Swap "VIDEOS" for "CLIPS" everywhere it appears in the listing below, and reproduce every other line unchanged.

Information supplied.
================
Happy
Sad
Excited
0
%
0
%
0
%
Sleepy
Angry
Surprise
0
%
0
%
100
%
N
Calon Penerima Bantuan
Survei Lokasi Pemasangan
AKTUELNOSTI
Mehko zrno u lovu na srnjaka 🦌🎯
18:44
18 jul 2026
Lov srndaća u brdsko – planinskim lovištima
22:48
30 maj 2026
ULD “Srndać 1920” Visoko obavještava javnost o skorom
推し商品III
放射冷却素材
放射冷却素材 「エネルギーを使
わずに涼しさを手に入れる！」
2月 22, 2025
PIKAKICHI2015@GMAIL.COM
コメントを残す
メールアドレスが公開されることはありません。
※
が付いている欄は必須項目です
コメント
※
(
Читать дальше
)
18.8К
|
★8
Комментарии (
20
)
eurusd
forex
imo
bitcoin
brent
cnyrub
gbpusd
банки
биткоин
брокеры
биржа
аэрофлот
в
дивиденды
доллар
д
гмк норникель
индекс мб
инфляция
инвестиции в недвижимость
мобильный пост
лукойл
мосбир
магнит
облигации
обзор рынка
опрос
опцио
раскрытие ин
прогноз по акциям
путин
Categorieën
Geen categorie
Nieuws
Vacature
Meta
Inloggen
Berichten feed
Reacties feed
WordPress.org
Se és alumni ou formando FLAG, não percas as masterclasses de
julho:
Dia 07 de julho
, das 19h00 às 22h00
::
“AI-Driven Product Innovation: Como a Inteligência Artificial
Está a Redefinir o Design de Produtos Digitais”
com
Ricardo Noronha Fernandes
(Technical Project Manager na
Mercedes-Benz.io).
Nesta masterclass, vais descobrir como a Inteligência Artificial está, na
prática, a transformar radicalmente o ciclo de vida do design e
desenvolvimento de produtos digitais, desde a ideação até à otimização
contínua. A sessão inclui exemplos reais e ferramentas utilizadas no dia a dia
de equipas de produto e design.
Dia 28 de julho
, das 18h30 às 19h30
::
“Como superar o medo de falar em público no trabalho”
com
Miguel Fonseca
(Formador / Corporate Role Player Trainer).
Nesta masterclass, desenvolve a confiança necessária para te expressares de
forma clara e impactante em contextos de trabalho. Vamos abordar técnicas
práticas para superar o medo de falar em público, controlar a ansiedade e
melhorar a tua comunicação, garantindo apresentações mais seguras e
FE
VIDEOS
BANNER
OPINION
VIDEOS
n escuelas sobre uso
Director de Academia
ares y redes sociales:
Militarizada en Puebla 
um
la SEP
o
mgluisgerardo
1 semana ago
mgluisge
================
Exercise output.
Happy
Sad
Excited
0
%
0
%
0
%
Sleepy
Angry
Surprise
0
%
0
%
100
%
N
Calon Penerima Bantuan
Survei Lokasi Pemasangan
AKTUELNOSTI
Mehko zrno u lovu na srnjaka 🦌🎯
18:44
18 jul 2026
Lov srndaća u brdsko – planinskim lovištima
22:48
30 maj 2026
ULD “Srndać 1920” Visoko obavještava javnost o skorom
推し商品III
放射冷却素材
放射冷却素材 「エネルギーを使
わずに涼しさを手に入れる！」
2月 22, 2025
PIKAKICHI2015@GMAIL.COM
コメントを残す
メールアドレスが公開されることはありません。
※
が付いている欄は必須項目です
コメント
※
(
Читать дальше
)
18.8К
|
★8
Комментарии (
20
)
eurusd
forex
imo
bitcoin
brent
cnyrub
gbpusd
банки
биткоин
брокеры
биржа
аэрофлот
в
дивиденды
доллар
д
гмк норникель
индекс мб
инфляция
инвестиции в недвижимость
мобильный пост
лукойл
мосбир
магнит
облигации
обзор рынка
опрос
опцио
раскрытие ин
прогноз по акциям
путин
Categorieën
Geen categorie
Nieuws
Vacature
Meta
Inloggen
Berichten feed
Reacties feed
WordPress.org
Se és alumni ou formando FLAG, não percas as masterclasses de
julho:
Dia 07 de julho
, das 19h00 às 22h00
::
“AI-Driven Product Innovation: Como a Inteligência Artificial
Está a Redefinir o Design de Produtos Digitais”
com
Ricardo Noronha Fernandes
(Technical Project Manager na
Mercedes-Benz.io).
Nesta masterclass, vais descobrir como a Inteligência Artificial está, na
prática, a transformar radicalmente o ciclo de vida do design e
desenvolvimento de produtos digitais, desde a ideação até à otimização
contínua. A sessão inclui exemplos reais e ferramentas utilizadas no dia a dia
de equipas de produto e design.
Dia 28 de julho
, das 18h30 às 19h30
::
“Como superar o medo de falar em público no trabalho”
com
Miguel Fonseca
(Formador / Corporate Role Player Trainer).
Nesta masterclass, desenvolve a confiança necessária para te expressares de
forma clara e impactante em contextos de trabalho. Vamos abordar técnicas
práticas para superar o medo de falar em público, controlar a ansiedade e
melhorar a tua comunicação, garantindo apresentações mais seguras e
FE
CLIPS
BANNER
OPINION
CLIPS
n escuelas sobre uso
Director de Academia
ares y redes sociales:
Militarizada en Puebla 
um
la SEP
o
mgluisgerardo
1 semana ago
mgluisge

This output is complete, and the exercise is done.